Sustainability simply means something that can keep on going for a long time. And, back in the old days, it really was just a matter of being a thrifty soul. Those values still apply—but what are some old ideas that are new again?
Plant a garden. This was once the kitchen garden, then it became a Victory garden, now it’s a way to get outside and get some exercise and fresh vegetables that don’t cost much.
Green-clean. This is as easy as hitting the cold water button, and drying clothes on a rack instead of in machine. You'll save money, too—about 5% of all electricity used in US homes is used on the dryer.
Don't skip tune-ups Care for your appliances and they will reward you with lower energy costs and longer operating lives. This includes your car, heating and cooling appliances and the fridge, too.
Buy to last. In these days when everything seems disposable, go back to the old fashioned way of shopping for those once in a lifetime purchases. Look to maybe even shop for gentle used. There’s nothing so satisfying as a good bargain! Rethink what’s waste. Your trash is someone’s else’s treasure. And there are plenty of ways to recy- cle and reuse, including donations to local thrift stores, reselling with places such as ThreadUp.com and GiveBackBox.com.

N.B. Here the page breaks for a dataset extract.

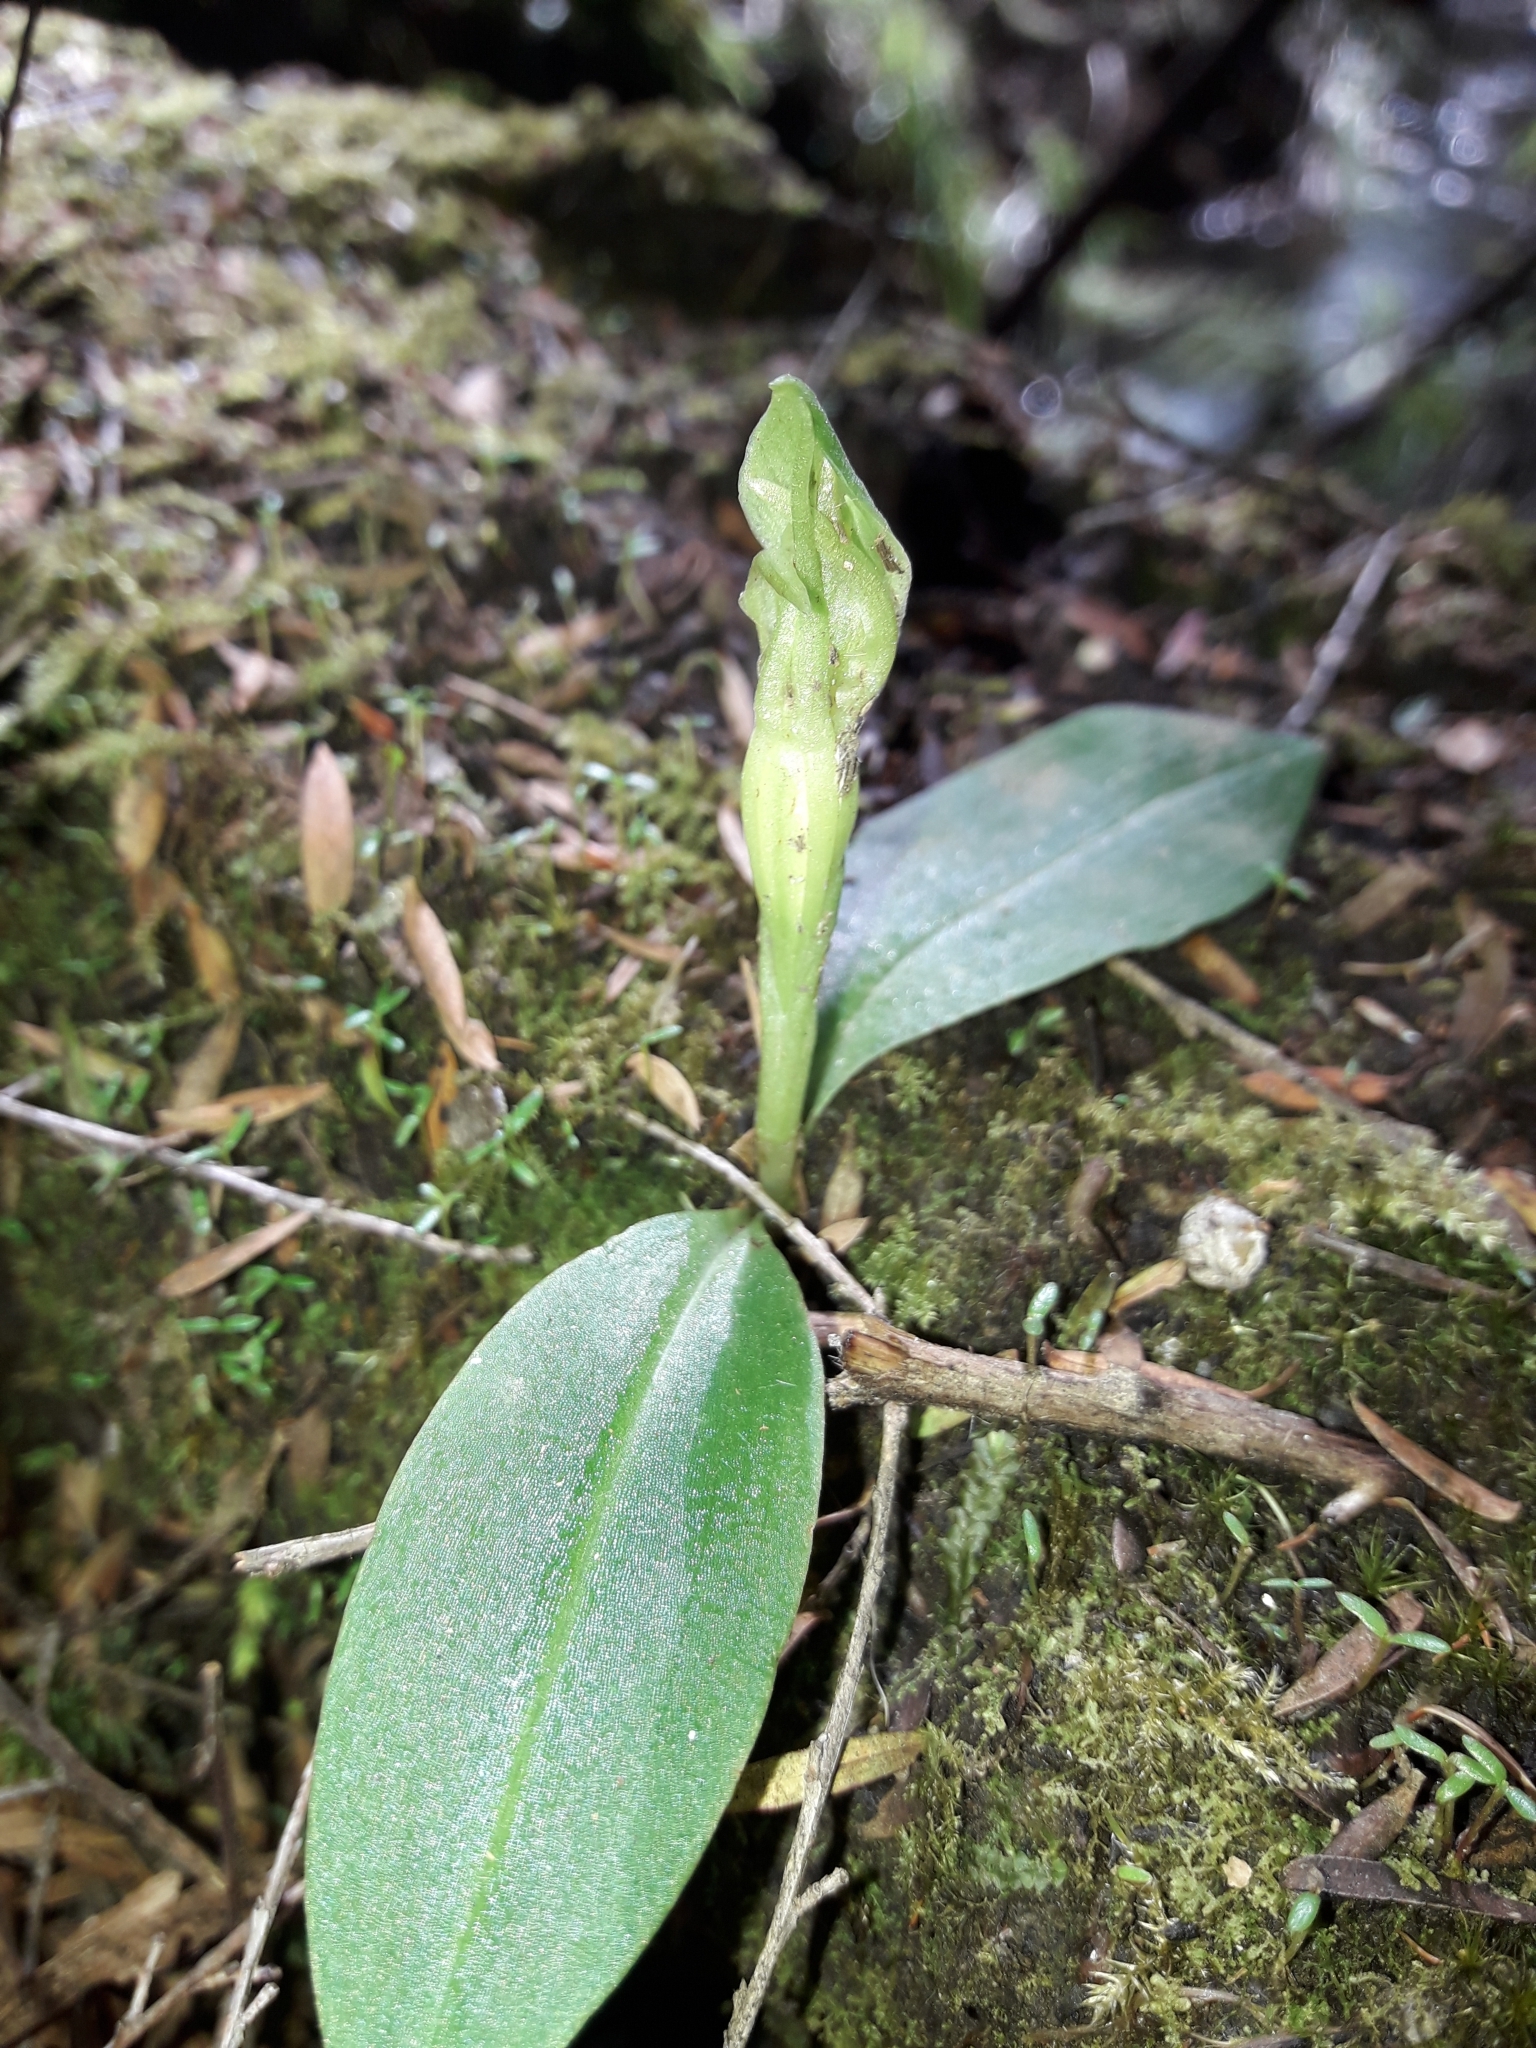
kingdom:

And consider putting in a straw bale composer with worms to eat up the kitchen waste. It’ll save you money on what you do have to pay to have hauled away. Rethink the vacation. Flying uses up resources from the environment and your pocketbook. Plus there’s the headache of the TSA! So how about heading back to the old fashioned car vacation—or take the train! Going slower lets you enjoy the scenery, and on the train you can meet some new friends.
Buy local. It’s been said a lot, but think back to the days when you did go to the local store for what you wanted. Sure, you may need trips into town—but why not make those sometimes instead of regular. After all, what you save in pennies on the price you may be spending in dollars on gas and wear and tear on your vehicle. Besides, what can really beat local beef from the local store?
Keeping business local keeps your neighbors employed and puts money in the pockets of local families.
So let’s head back to some of the old values of thrift and good sense that makes for cents in your hand, too.